ITビジネスアナリストの大元隆志氏が書いた『ビッグデータ・アナリティクス時代の日本企業の挑戦 「4+1の力」で価値を生み出す知と実践』を読んだ。




まず率直に言って損してるなぁと思うのは、この長いタイトルと表紙の装丁。
ITもしくはICTを軸に書かれているが、内容はりっぱなマーケティング書。それだけに表紙とのミスマッチが読むべき対象者から見つけられにくくしているように思えてならない。残念である。

さて前置きはそのくらいにして、肝心のテーマであるが、ずばり「4+1の力」が生み出すイノベーティブな新しい価値。

4とは、アメリカの調査会社ガートナーが新たなビジネスチャンスを生み出す力の結節として挙げた「クラウド」「モバイル」「ソーシャルメディア」「インフォメーション(ほぼビッグデータと等しい)。
ここに著者独自の見解としてIoT(モノのインターネット)を加え、「4+1」の力とした。

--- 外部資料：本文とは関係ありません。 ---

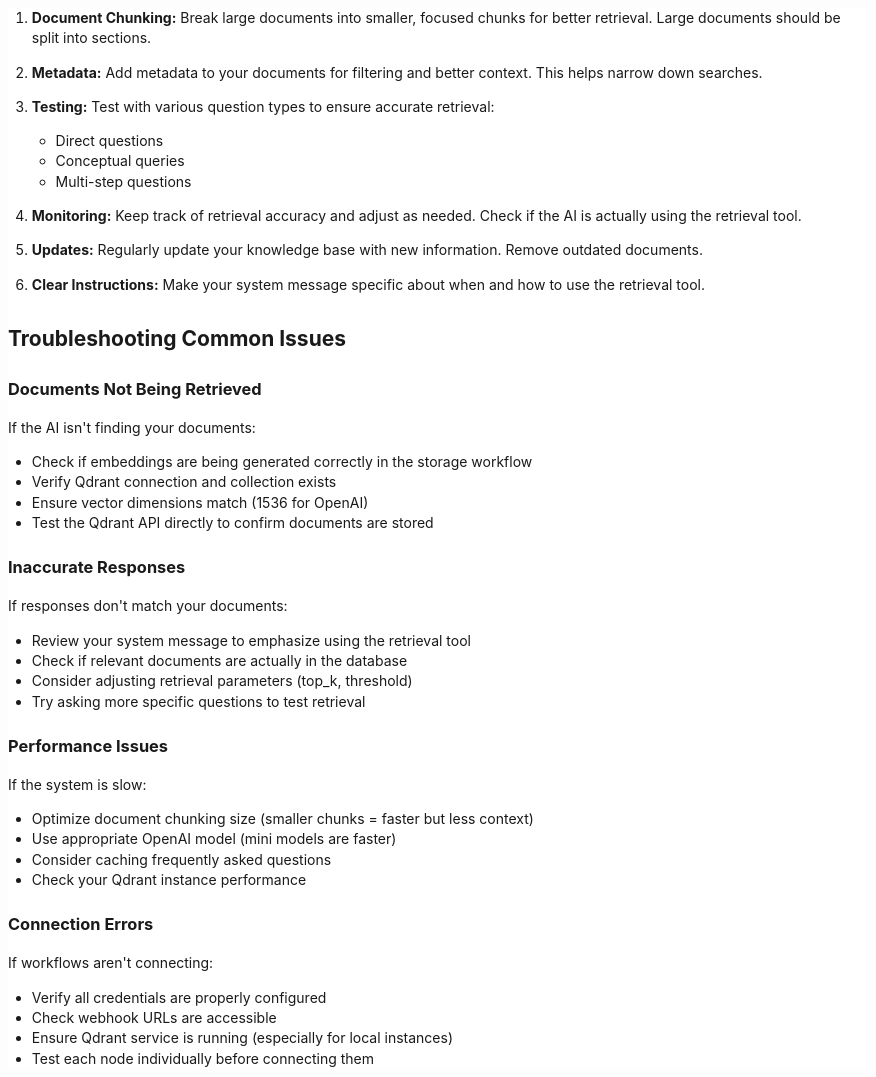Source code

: 1. **Document Chunking:** Break large documents into smaller, focused chunks for better retrieval. Large documents should be split into sections.

2. **Metadata:** Add metadata to your documents for filtering and better context. This helps narrow down searches.

3. **Testing:** Test with various question types to ensure accurate retrieval:
   - Direct questions
   - Conceptual queries
   - Multi-step questions
   
4. **Monitoring:** Keep track of retrieval accuracy and adjust as needed. Check if the AI is actually using the retrieval tool.

5. **Updates:** Regularly update your knowledge base with new information. Remove outdated documents.

6. **Clear Instructions:** Make your system message specific about when and how to use the retrieval tool.

## Troubleshooting Common Issues

### Documents Not Being Retrieved

If the AI isn't finding your documents:
- Check if embeddings are being generated correctly in the storage workflow
- Verify Qdrant connection and collection exists
- Ensure vector dimensions match (1536 for OpenAI)
- Test the Qdrant API directly to confirm documents are stored

### Inaccurate Responses

If responses don't match your documents:
- Review your system message to emphasize using the retrieval tool
- Check if relevant documents are actually in the database
- Consider adjusting retrieval parameters (top_k, threshold)
- Try asking more specific questions to test retrieval

### Performance Issues

If the system is slow:
- Optimize document chunking size (smaller chunks = faster but less context)
- Use appropriate OpenAI model (mini models are faster)
- Consider caching frequently asked questions
- Check your Qdrant instance performance

### Connection Errors

If workflows aren't connecting:
- Verify all credentials are properly configured
- Check webhook URLs are accessible
- Ensure Qdrant service is running (especially for local instances)
- Test each node individually before connecting them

大元氏は今後、ソーシャルメディア、モバイル、IoTが新たな情報源となり、クラウドに情報が保管され、膨大なデータを分析する、そんな世界になると想像している。

ITを活用したイノベーションというと、とかく先行している欧米の企業の例が取りざたされ日本企業は一歩も二歩も出遅れている感があるが、実は日本の企業でも負けず劣らず先へ行っている企業があるのだ。大元氏はそこに目を付け、本書においては特に日本企業の最新事情にフォーカスして紹介している。

取り上げられているのは、ソフトバンク、トヨタ、日テレ、凸版印刷、無印良品、TSUTAYA、Yahoo!などの大手企業の例。

先行する企業はいかにして「組織の壁」を突破して新しい価値を実現したかが、本書では具体的に紹介されている。大手企業なだけにさまざまな手続きが必要でなかなか推進が難しい状況にあるように思うが、実は突破させるのは規模に関係なく、常識に捉われない数人の「想い」と「情熱」なのだというのが大元氏の主張。

「4+1の力」が融合し価値を高め合うことで、人々の生活により深く浸透し根付いていく、これは企業に限らず個人でも同じことが言える。

機は熟した、伝える広げる武器は十分に揃っている。それだけに、繰り返しになるが、大切なのは「強い想い=ミッション」なのだ。